Implementing a function in bash that simply echos its standard input to standard output is surprisingly difficult. Here’s one possible golfed implementation:

bashcat(){ local z=\\0;while [ $z ];do LC_ALL=C IFS= read -rd '' l||z=;printf "%s$z" "$l";done;}

Cleaned up, it could look like this:

1bashcat () {
2    local trailing_nul='\0'
3    while [ $trailing_nul ]; do
4        LC_ALL=C IFS= read -rd '' chunk || trailing_nul=
5        printf "%s$trailing_nul" "$chunk"
6    done
7}

There’s a lot going on.

  • LC_ALL=C is required for read to parse the input byte-by-byte, instead of doing locale specific things (i.e. parse UTF-8). LC_ALL specifically is used, because it overrides all other locale settings like LANG, LC_CTYPE, and so on
  • IFS= is required, otherwise spaces, tabs, and newlines will get stripped in certain cases
  • -r is so that backslash is not treated specially
  • -d '' is required so read consumes input until a NUL-byte, consuming it but not storing it in chunk (bash variables are NUL-terminated so it wouldn’t be possible anyways). The space is required if the delimiter is just ''
  • printf is required because echo cannot reliably print data
  • $trailing_nul is required, because read exiting successfully (status code 0) means that the delimiter was consumed (in this case the NUL-byte). If read exits with status code 1, it means that the delimiter wasn’t consumed, or EOF. In that case (||), we reset trailing_nul so it doesn’t get printed, and the next iteration of while will not happen.

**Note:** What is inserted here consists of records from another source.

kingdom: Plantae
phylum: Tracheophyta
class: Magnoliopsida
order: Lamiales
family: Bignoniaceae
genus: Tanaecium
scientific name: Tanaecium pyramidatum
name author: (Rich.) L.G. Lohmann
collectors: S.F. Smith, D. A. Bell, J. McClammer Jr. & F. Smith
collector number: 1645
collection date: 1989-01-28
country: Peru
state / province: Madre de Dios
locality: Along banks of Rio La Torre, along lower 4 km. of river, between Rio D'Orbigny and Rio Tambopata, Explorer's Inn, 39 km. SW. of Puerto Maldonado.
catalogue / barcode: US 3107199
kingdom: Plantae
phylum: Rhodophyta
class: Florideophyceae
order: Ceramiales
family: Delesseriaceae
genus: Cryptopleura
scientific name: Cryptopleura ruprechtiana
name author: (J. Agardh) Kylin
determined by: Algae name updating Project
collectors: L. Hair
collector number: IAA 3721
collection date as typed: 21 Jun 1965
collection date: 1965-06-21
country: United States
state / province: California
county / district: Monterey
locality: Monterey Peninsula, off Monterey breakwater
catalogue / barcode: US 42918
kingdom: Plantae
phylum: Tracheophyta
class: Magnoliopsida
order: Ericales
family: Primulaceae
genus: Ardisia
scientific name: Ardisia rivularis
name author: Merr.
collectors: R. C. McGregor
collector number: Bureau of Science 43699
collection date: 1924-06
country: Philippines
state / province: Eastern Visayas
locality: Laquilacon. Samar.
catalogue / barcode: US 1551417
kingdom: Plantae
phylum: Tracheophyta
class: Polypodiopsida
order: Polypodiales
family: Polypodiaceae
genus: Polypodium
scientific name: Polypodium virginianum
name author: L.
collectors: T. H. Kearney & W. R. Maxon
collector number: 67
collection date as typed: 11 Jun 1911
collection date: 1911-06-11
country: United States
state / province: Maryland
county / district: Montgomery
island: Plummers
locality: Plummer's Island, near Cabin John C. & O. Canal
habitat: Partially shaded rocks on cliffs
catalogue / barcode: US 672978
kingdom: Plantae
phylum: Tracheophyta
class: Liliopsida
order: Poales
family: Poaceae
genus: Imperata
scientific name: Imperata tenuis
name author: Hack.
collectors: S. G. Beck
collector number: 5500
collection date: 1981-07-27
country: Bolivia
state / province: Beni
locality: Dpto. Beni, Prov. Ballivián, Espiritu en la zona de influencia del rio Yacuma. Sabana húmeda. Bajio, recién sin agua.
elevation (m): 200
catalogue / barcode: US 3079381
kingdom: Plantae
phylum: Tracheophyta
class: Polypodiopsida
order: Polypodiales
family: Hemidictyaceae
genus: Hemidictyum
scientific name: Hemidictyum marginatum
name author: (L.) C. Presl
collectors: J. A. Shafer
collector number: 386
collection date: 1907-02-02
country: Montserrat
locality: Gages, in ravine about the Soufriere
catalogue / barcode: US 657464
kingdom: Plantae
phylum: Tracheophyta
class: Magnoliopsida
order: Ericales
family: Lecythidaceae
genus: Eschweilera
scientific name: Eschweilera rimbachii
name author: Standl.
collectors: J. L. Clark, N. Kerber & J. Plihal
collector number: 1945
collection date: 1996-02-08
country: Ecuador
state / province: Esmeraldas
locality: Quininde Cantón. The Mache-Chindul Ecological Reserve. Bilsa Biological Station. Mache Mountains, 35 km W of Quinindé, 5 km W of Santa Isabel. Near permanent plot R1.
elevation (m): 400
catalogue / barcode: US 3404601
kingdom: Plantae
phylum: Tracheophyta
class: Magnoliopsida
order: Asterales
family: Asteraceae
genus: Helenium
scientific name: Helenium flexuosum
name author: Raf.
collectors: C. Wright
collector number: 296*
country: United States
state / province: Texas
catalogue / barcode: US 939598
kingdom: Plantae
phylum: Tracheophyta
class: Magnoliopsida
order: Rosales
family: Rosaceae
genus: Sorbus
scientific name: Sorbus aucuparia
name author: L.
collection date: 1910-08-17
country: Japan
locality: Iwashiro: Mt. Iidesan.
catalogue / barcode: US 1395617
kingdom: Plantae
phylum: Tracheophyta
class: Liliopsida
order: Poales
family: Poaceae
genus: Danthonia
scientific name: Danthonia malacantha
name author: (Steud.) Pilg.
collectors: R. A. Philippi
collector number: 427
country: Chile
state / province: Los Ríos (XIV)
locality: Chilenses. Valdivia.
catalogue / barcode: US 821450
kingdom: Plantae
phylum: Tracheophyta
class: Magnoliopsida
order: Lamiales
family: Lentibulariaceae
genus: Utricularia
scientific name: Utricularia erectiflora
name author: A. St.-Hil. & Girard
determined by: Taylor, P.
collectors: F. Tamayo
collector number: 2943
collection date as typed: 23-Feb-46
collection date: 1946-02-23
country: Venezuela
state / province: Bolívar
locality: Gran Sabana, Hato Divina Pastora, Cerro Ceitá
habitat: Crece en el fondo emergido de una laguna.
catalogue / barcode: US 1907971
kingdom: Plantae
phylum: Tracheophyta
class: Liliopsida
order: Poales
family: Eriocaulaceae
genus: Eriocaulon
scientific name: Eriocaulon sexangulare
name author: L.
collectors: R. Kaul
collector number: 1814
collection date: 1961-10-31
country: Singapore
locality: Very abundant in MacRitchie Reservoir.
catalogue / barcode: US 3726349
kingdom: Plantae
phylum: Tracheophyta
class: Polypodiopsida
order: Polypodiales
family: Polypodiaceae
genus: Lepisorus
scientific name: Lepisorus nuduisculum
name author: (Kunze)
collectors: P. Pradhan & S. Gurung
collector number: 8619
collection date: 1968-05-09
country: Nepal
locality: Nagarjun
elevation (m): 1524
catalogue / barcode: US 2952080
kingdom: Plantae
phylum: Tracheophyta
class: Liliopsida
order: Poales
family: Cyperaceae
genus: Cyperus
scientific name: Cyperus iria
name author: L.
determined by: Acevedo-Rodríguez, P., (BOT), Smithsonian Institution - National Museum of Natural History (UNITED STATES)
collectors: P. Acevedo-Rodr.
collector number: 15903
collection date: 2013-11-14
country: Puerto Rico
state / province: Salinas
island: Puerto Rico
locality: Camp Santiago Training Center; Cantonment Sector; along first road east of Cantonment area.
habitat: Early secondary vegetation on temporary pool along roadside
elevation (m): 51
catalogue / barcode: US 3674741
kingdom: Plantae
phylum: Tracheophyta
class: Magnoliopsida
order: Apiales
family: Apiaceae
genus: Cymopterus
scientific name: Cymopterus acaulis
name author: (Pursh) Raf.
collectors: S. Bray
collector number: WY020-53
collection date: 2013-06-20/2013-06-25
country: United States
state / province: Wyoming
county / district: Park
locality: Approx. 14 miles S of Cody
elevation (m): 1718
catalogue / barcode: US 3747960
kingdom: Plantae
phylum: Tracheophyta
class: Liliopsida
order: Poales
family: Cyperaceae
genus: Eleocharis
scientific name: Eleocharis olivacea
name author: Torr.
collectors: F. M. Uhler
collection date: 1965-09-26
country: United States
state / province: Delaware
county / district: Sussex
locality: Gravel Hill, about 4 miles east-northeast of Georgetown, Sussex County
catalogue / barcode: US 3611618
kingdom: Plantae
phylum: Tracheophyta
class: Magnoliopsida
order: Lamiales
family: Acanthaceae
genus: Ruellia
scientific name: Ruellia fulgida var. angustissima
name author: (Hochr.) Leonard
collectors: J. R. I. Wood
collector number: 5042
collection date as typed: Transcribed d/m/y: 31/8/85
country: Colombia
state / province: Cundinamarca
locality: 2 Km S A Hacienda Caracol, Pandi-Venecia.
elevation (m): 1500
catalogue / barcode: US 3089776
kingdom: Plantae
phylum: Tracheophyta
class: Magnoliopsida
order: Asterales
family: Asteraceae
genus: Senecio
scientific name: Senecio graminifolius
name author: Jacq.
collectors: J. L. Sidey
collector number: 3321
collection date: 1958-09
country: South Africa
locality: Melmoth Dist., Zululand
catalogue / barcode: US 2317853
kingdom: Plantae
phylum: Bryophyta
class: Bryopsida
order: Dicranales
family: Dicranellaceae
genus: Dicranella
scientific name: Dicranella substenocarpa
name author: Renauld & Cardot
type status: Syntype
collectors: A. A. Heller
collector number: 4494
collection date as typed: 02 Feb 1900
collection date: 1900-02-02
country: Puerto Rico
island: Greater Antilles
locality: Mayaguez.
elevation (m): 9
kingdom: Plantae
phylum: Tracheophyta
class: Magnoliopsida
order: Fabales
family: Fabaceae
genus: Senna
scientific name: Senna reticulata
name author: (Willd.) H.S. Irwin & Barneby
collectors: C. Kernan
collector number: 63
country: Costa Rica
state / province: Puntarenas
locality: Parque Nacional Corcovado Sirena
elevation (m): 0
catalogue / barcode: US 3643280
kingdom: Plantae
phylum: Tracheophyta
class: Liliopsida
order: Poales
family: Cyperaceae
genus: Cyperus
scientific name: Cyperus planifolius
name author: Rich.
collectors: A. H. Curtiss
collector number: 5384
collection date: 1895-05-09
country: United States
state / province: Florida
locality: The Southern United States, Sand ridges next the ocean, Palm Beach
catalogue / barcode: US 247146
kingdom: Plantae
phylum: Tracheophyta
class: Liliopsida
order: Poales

Notice how a failing read doesn’t mean we’re done, it could’ve still read a bunch of bytes into chunk, which must be flushed, hence the weird logic

Regarding speed, on my system, I see these speeds

 1~$ Throughput with random data
 2~$ </dev/urandom           pv >/dev/null
 3[ 545MiB/s ]
 4~$ </dev/urandom cat     | pv >/dev/null
 5[ 440MiB/s ]
 6~$ </dev/urandom bashcat | pv >/dev/null
 7[ 1.45MiB/s ]
 8
 9~$ Throughput with zero data
10~$ </dev/zero              pv >/dev/null
11[ 31.4GiB/s ]
12~$ </dev/zero cat        | pv >/dev/null
13[ 1.63GiB/s ]
14~$ </dev/zero bashcat    | pv >/dev/null
15[ 26.6KiB/s ]

Therefore, our bashcat is roughly 300x slower for random data and more than 60000x slower for just NULs.

If binary data is not a problem, of course, the following works as well, although it cannot be piped:

printf %s "$(</dev/stdin)"

This will skip over any NUL-bytes and strip all trailing newlines.